I am creating a PySpark application to do the following:
I previously had an issue with my Scala version, which I seem to have resolved (Receiving "Scala.MatchError" when running SQL query in a PySpark application with Apache Sedona, possibly caused by incompatible versions), but I am now facing an error when I run spark.sql(sql).show(5)
on a query with an ST_Intersects
function
Py4JJavaError: An error occurred while calling o112.showString.
: org.apache.spark.SparkException: Job aborted due to stage failure: Task 0 in stage 8.0 failed 4 times, most recent failure: Lost task 0.3 in stage 8.0 (TID 10) (node5 executor 1): java.lang.NoSuchMethodError: org.apache.commons.text.StringSubstitutor.setEnableUndefinedVariableException(Z)Lorg/apache/commons/text/StringSubstitutor;
After some searching, I verified that Apache Commons Text v1.10 does have a StringSubstitutor.setEnableUndefinedVariableException method and I even modified my setup code to the following:
.config('spark.jars.packages',
'org.apache.sedona:sedona-spark-shaded-3.4_2.12:1.5.0,' +
'org.datasyslab:geotools-wrapper:1.5.0-28.2,' +
'org.apache.commons:commons-text:1.10.0'
)
Unfortunately, I am still getting the same error!
I have removed org.apache.commons:commons-text:1.10.0
from my config (since it wasn't really helping)
I have tried removing the jar files from my $SPARK_HOME/jars
folder and keeping them in my .config()
, but that results in the below error:
23/10/21 01:42:48 INFO DAGScheduler: ShuffleMapStage 0 (count at NativeMethodAccessorImpl.java:0) failed in 0.143 s due to Job aborted due to stage failure: Task serialization failed: org.apache.spark.SparkException: Failed to register classes with Kryo
org.apache.spark.SparkException: Failed to register classes with Kryo
at org.apache.spark.serializer.KryoSerializer.$anonfun$newKryo$5(KryoSerializer.scala:185)
...
Caused by: java.lang.ClassNotFoundException: org.apache.sedona.core.serde.SedonaKryoRegistrator
at java.base/java.net.URLClassLoader.findClass(URLClassLoader.java:471)
Keeping the jars in $SPARK_HOME/jars
and removing the .config()
results in the same error pointing to commons text
Here is my entire config block:
spark = (
SparkSession.builder
.appName("sedona-test-app")
.config("hive.metastore.uris", "thrift://node1:9083", conf=SparkConf())
.config("spark.serializer", KryoSerializer.getName)
.config("spark.kryo.registrator", SedonaKryoRegistrator.getName)
.config('spark.jars.packages',
'org.apache.sedona:sedona-spark-shaded-3.4_2.12:1.5.0,' +
'org.datasyslab:geotools-wrapper:1.5.0-28.2'
)
.enableHiveSupport()
.getOrCreate()
)
SedonaRegistrator.registerAll(spark)
sc = spark.sparkContext
sc.setSystemProperty("sedona.global.charset", "utf8")
I have also tried switching from Spark 3.5 to Spark 3.4.1 without any success.
I have also tried starting the script with different commands such as:
python <path to file>.py
spark-submit <path to file>.py
spark-submit --jars $SPARK_HOME/jars/sedona-spark-shaded-3.4_2.12-1.5.0.jar,$SPARK_HOME/jars/geotools-wrapper-1.5.0-28.2.jar <path to file>.py
I have also tried using Jupyter notebooks and am still getting the same error.
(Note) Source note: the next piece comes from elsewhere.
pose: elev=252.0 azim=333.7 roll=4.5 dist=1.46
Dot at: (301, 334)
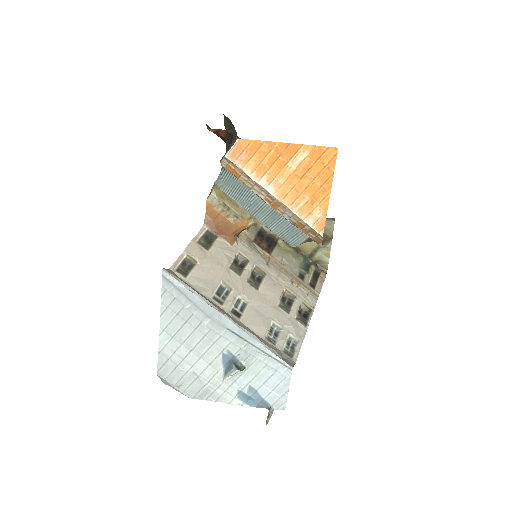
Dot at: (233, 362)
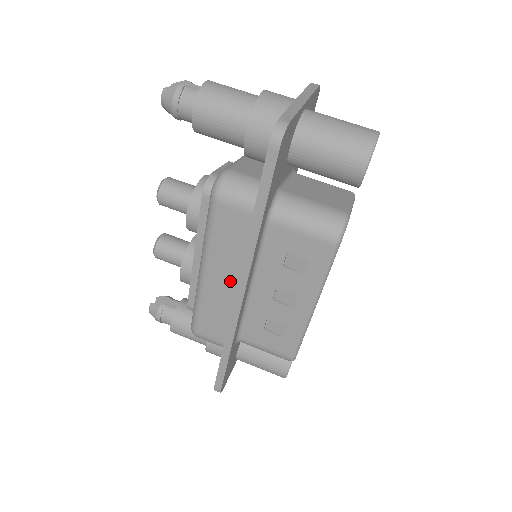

NOTE: I am using anaconda
After a lot of experimentation, I was able to find a setup that worked.
I copied the following files into the $SPARK_HOME/jars directory:
geotools-wrapper-1.5.0-28.2.jar
apache-sedona-1.5.0-bin/sedona-spark-shaded-3.0_2.12-1.5.0.jar
I have added the following into my python code
.config('spark.jars.packages',
'org.apache.sedona:sedona-python-adapter-3.0_2.12:1.1.0-incubating,' +
'org.datasyslab:geotools-wrapper:1.5.0-28.2'
)
This seems to work despite the inconsistent sedona versions ... I might try to play around with this a little more if I have more time ...
I have no idea what changed, but I finally got it working with the latest version of sedona, I removed the jar files from the $SPARK_HOME/jars
directory and used the following lines in my python code:
.config('spark.jars.packages',
'org.apache.sedona:sedona-spark-shaded-3.0_2.12:1.5.0,' +
'org.datasyslab:geotools-wrapper:1.5.0-28.2'
)